The Niagara login nodes are where you develop, edit, compile, prepare and submit jobs.

These login nodes are not part of the Niagara compute cluster, but have the same architecture, operating system, and software stack.

The optional -Y is needed to open windows from the Niagara command-line onto your local X server.

To run on Niagara's compute nodes, you must submit a batch job.

If you cannot log in, be sure first to check the System Status on this site's front page.

Locating your directories[edit]

home and scratch[edit]

You have a home and scratch directory on the system, whose locations will be given in the form

$HOME=/home/g/groupname/myccusername

$SCRATCH=/scratch/g/groupname/myccusername

For example:

 nia-login07:~$ pwd
 /home/s/scinet/rzon
 nia-login07:~$ cd $SCRATCH
 nia-login07:rzon$ pwd
 /scratch/s/scinet/rzon

NOTE: home is read-only on compute nodes.

project and archive[edit]

Users from groups with RAC storage allocation will also have a project and/or archive directory.

$PROJECT=/project/g/groupname/myccusername

$ARCHIVE=/archive/g/groupname/myccusername

NOTE: Currently archive space is available only via HPSS

IMPORTANT: Future-proof your scripts

Use the environment variables (HOME, SCRATCH, PROJECT, ARCHIVE) instead of the actual paths! The paths may change in the future.

Data Management[edit]

Purpose of each file system[edit]

/home[edit]

/home is intended primarily for individual user files, common software or small datasets used by others in the same group, provided it does not exceed individual quotas. Otherwise you may consider /scratch or /project. /home is read-only on the compute nodes.

/scratch[edit]

/scratch is to be used primarily for temporary or transient files, for all the results of your computations and simulations, or any material that can be easily recreated or reacquired. You may use scratch as well for any intermediate step in your workflow, provided it does not induce too much IO or too many small files on this disk-based storage pool, otherwise you should consider burst buffer (/bb). Once you have your final results, those that you want to keep for the long term, you may migrate them to /project or /archive. /scratch is purged on a regular basis and has no backups.

* _RAW DATA_
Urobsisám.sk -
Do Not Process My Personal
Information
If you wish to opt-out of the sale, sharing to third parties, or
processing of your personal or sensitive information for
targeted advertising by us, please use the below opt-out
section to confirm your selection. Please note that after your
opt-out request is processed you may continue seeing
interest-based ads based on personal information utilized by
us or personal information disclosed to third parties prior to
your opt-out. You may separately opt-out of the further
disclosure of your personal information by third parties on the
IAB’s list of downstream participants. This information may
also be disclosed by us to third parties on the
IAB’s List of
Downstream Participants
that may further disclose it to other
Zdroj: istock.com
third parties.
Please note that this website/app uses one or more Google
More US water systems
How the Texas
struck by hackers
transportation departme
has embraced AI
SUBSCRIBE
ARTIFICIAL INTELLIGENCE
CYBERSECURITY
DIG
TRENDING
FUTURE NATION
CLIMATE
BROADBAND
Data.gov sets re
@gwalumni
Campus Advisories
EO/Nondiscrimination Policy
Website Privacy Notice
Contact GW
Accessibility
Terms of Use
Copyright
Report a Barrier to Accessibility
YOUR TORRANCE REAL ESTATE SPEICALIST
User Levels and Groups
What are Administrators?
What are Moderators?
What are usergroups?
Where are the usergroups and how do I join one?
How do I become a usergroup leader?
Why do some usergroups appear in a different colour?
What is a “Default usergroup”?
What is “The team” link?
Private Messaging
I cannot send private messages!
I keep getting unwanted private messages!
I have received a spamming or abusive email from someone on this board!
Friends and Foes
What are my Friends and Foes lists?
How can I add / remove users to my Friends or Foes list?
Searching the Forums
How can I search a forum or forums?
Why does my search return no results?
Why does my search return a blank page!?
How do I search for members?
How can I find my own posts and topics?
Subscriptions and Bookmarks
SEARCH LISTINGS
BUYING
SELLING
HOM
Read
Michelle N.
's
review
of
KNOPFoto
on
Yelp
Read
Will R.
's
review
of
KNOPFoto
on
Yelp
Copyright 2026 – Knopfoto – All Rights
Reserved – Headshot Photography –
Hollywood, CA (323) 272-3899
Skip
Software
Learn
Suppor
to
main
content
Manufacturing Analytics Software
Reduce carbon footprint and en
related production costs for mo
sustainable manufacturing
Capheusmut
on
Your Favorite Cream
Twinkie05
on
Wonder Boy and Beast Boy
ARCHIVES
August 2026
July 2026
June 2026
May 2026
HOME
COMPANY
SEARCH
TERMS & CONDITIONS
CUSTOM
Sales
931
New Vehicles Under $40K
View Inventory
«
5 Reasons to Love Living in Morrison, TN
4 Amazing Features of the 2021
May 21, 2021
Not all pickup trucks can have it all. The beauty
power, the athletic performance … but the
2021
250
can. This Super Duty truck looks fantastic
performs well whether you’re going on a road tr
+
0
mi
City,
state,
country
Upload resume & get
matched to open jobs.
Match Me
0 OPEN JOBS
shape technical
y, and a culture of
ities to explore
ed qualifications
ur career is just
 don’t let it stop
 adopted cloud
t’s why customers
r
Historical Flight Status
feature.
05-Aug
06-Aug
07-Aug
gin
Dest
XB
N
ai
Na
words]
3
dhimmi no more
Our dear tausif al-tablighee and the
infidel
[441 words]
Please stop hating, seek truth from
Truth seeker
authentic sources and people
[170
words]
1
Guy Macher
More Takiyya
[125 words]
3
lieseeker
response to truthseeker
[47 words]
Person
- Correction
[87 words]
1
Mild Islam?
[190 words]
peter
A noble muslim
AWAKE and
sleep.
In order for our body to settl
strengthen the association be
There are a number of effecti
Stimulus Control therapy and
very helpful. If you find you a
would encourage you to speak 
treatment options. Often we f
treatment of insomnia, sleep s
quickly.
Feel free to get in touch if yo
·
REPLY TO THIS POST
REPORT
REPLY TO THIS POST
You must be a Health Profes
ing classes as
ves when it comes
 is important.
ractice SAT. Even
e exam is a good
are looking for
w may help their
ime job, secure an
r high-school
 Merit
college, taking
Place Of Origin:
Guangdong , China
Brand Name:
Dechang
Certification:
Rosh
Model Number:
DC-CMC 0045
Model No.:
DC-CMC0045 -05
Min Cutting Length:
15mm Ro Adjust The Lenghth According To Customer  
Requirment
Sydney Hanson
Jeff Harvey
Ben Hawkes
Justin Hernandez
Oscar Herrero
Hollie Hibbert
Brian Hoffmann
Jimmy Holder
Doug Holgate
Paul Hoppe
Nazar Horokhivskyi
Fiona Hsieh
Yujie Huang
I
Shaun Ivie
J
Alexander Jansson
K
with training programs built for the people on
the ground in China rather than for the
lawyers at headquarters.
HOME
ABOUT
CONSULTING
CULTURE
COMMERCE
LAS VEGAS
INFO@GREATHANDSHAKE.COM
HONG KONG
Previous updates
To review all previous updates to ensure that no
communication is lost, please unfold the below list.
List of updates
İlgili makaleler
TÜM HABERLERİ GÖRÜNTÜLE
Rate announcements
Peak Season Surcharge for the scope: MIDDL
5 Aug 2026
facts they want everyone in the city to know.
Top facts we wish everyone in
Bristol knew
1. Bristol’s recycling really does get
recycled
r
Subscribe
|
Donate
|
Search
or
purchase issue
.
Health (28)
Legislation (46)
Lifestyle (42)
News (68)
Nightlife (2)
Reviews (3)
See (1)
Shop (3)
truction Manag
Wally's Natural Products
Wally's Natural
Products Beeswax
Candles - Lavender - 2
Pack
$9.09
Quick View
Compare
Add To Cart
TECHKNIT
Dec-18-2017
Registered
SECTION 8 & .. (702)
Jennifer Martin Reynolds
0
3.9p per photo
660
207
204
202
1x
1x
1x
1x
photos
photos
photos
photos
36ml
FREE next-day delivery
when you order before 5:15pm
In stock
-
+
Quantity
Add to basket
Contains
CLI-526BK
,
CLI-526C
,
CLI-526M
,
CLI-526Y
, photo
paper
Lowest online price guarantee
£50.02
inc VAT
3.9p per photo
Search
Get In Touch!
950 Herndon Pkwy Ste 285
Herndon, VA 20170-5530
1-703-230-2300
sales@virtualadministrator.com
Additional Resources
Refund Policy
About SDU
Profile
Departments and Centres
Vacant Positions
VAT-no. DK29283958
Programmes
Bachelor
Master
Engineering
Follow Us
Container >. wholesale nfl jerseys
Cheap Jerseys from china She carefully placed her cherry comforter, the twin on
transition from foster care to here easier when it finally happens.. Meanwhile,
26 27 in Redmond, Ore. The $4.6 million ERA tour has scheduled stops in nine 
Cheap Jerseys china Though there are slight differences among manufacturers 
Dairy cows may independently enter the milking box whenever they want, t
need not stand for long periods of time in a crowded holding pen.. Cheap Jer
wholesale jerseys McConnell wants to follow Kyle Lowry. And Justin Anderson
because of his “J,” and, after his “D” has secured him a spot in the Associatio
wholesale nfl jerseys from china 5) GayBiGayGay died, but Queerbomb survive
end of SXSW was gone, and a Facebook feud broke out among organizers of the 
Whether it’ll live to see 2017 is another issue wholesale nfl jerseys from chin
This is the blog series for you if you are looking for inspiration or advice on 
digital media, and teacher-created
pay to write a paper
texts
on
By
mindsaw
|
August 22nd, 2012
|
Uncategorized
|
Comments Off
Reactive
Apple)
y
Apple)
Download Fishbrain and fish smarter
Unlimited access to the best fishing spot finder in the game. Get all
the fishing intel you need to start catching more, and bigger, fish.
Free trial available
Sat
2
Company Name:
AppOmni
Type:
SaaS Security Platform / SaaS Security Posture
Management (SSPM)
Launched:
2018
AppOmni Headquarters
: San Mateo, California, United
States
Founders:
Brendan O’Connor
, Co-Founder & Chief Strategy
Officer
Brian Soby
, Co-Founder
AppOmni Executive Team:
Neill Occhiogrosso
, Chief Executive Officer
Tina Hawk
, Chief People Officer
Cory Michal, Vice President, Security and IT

* _INSTRUCTION_
According to the page text on Niagara, why should scripts use the environment variables HOME, SCRATCH, PROJECT and ARCHIVE rather than the actual directory paths? Answer in one to three sentences.

* _EXERCISE RESPONSE_
Scripts should use the environment variables because the actual paths may change in the future. Relying on the variables keeps scripts working if that happens.